For a project that was having trouble getting the full go-ahead, it just kept getting bigger. By 2007 a 140,000 bbl/day phase one would need a $14.1 billion commitment. First production would have been 2011. And the second phase expansion to 280,000 bbl/day carried a $12.1 billion price tag.
Then came the financial meltdown of 2008. The partners announced that they would delay a final decision on Fort Hills. With an estimated 4.4 billion bbl of bitumen in the ground, work slowed until 2011 when Suncor and Total struck an agreement and word leaked out that production could begin as early as 2015.
When the project stalled again, few were surprised.
Meanwhile, behind the scenes Suncor was pouring over the costs and the many lessons to be learned from other oil sands projects. Having completed $20 billion in oil sands projects in the past four years – all of which came in under budget – the company is confident it can bring in the Fort Hills project without cost overruns.

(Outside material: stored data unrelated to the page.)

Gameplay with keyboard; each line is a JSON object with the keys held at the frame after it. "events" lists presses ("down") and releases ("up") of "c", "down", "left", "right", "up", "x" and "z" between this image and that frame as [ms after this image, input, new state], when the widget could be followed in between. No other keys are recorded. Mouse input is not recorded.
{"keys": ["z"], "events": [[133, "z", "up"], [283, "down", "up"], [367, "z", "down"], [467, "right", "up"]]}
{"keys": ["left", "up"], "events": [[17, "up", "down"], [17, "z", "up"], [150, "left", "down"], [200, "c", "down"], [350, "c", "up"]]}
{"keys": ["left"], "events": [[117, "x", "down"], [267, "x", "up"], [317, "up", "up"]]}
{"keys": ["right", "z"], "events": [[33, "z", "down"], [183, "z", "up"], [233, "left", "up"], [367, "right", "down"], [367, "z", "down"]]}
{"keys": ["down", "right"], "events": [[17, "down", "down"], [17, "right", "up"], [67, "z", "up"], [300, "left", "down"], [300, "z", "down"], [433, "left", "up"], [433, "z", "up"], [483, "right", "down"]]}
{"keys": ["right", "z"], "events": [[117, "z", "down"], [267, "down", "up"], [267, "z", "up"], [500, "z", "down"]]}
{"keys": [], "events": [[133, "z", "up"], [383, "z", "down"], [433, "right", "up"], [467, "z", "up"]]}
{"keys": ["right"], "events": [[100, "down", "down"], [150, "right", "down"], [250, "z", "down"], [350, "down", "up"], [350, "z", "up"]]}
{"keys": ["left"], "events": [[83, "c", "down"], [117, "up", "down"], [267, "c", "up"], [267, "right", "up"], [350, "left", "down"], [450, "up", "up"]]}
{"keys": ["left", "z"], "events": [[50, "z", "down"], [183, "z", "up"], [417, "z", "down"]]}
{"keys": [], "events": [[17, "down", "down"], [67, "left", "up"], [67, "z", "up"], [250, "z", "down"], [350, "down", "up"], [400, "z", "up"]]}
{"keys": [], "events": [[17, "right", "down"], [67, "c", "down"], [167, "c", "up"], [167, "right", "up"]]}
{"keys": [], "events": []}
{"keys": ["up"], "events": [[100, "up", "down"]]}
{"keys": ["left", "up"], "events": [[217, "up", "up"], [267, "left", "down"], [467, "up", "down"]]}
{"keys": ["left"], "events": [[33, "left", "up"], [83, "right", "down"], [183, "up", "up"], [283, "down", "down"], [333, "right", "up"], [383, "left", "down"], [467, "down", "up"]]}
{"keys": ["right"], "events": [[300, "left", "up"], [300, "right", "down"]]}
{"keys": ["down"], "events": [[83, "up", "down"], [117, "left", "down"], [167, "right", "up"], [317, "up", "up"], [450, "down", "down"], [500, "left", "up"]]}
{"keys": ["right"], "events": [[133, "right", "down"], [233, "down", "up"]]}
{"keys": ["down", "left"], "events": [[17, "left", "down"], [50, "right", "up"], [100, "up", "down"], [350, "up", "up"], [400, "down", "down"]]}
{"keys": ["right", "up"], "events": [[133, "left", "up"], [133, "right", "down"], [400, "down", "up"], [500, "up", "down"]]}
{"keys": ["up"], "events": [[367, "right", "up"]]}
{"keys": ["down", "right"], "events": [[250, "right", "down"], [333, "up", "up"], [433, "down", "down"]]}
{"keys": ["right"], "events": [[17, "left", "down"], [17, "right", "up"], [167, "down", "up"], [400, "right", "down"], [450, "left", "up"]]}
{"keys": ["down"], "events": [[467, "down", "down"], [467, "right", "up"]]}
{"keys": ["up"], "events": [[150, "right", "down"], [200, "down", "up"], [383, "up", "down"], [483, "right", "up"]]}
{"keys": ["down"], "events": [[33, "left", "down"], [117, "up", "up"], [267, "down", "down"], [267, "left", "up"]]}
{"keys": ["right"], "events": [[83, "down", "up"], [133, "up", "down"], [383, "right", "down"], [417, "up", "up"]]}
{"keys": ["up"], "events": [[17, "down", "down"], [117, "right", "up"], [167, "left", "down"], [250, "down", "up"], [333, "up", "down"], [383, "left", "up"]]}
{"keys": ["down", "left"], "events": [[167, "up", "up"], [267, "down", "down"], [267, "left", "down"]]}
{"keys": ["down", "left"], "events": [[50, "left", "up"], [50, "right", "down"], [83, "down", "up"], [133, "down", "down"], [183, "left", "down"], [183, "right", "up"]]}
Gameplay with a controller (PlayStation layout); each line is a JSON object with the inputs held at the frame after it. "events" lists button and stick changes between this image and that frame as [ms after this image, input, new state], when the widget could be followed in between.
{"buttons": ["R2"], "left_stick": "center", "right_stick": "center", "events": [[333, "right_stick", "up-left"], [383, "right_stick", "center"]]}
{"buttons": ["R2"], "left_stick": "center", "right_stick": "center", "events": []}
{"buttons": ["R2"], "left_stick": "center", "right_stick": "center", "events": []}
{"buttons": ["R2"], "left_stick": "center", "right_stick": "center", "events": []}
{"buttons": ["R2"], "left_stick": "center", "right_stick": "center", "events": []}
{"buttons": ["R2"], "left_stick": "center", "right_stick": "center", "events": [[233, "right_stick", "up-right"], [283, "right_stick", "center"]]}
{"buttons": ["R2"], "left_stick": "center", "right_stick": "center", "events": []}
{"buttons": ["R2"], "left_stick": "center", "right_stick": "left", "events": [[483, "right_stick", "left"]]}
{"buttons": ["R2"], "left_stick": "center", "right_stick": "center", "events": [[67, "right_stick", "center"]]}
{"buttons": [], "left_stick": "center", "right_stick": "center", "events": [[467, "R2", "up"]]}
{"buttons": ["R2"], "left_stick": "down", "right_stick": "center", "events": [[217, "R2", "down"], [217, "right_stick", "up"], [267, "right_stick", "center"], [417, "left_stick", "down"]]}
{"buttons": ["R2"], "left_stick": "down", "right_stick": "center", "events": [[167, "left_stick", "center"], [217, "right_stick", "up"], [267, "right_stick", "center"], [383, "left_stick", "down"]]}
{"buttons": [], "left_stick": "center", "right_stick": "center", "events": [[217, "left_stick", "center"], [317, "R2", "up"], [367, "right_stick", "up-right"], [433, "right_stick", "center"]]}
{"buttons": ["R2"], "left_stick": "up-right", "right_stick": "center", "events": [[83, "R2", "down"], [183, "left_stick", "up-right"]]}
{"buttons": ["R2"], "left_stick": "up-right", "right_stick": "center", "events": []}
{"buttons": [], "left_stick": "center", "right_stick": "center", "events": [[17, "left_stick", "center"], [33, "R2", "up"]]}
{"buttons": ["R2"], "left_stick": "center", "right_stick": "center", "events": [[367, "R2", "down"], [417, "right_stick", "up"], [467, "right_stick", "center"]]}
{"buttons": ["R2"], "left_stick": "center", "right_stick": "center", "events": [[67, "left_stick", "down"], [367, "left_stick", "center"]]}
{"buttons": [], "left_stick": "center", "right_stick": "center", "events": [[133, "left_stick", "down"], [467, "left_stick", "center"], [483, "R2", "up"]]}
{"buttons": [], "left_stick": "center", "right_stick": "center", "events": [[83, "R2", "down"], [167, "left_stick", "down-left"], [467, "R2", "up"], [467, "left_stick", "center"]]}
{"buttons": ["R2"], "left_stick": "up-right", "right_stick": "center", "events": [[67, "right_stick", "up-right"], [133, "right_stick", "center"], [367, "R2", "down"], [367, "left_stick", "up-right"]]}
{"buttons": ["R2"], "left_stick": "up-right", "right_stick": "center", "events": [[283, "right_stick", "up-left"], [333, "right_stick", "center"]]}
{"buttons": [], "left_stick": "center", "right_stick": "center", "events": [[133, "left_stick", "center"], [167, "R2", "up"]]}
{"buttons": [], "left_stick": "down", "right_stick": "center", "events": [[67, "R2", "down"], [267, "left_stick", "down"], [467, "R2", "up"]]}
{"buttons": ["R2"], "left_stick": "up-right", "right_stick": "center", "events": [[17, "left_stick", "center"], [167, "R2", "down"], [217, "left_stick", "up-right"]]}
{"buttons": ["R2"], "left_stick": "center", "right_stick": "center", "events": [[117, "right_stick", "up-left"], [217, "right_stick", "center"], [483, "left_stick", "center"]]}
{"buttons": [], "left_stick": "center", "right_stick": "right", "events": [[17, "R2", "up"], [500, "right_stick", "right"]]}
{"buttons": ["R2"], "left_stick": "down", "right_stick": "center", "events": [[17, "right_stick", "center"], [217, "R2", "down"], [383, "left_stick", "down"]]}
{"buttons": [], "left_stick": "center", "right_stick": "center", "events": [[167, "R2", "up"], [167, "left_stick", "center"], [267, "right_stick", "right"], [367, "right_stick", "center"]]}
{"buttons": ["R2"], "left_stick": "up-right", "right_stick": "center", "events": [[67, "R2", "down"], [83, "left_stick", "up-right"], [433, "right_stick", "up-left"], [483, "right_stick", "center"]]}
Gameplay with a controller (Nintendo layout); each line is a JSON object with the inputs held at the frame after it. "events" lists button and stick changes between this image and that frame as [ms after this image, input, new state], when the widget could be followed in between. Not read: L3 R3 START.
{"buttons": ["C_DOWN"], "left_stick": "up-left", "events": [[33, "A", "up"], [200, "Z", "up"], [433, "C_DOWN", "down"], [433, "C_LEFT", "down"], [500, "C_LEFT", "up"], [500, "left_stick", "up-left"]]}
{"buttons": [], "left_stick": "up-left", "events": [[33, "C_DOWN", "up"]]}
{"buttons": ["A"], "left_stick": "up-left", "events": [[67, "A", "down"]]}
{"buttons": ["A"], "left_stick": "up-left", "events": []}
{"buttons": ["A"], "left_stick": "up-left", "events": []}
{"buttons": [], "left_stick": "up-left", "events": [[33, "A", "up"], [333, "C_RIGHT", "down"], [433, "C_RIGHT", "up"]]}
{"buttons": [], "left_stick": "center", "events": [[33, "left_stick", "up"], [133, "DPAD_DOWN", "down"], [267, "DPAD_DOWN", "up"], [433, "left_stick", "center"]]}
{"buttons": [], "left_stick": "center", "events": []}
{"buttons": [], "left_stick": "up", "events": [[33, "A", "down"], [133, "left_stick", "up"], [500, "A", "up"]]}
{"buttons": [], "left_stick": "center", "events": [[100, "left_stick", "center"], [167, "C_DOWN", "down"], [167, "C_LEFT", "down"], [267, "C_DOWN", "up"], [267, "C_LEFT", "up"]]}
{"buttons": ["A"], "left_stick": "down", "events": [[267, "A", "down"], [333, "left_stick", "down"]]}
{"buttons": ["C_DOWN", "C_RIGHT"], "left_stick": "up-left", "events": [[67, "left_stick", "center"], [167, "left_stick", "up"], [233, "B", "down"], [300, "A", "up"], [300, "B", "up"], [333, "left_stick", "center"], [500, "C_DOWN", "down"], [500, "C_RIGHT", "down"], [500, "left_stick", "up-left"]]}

During construction the number of workers in camp on site will be between 5,000 and 5,500. By spreading the work more evenly during the timeline, there will be no ballooning back end costs. There will be some fluctuations in labour demand and the capital spending will rise and fall, but there will be no need to throw indiscriminate amounts of money at Fort Hills to meet the start-up deadline. Suncor added that construction will require 47,000 person years of work, 21,000 of which will be sourced in Alberta.
The permanent workforce of about 2,500 people will fly in and out of the site. A smaller permanent camp can be another cost saving.
Mining will be a conventional truck and shovel operation with the bitumen extracted in multiple, parallel process trains. This will ensure high reliability and throughput for the plant. A paraffinic froth treatment step will be added to produce a marketable bitumen product. No new upgrader is to be built. Instead, the partners will be free to further treat the oil in their own or other upgraders.
Suncor’s innovative TRO™ technology will be applied to the tailings management facility. This will allow more timely reclamation of the ponds as the mature fine tails can be settled and keeps the project footprint smaller.
The numbers for the Fort Hills project were determined using a conservative price of $50 to $60 per barrel of bitumen. There is much profit to be made even at that price as operating costs are estimated at $20 to $24 per barrel. At the target output of 180,000 bbl/day, 365 days/year the potential is staggering. Now multiply that by at least 50 years of operation using a 3.3 billion bbl resource, and the scope of Fort Hills is gigantic – for Alberta and for Canada.
Even at a pre-production capital cost of $13.5 billion, the price of the Fort Hills project could look like a bargain 50 years from now.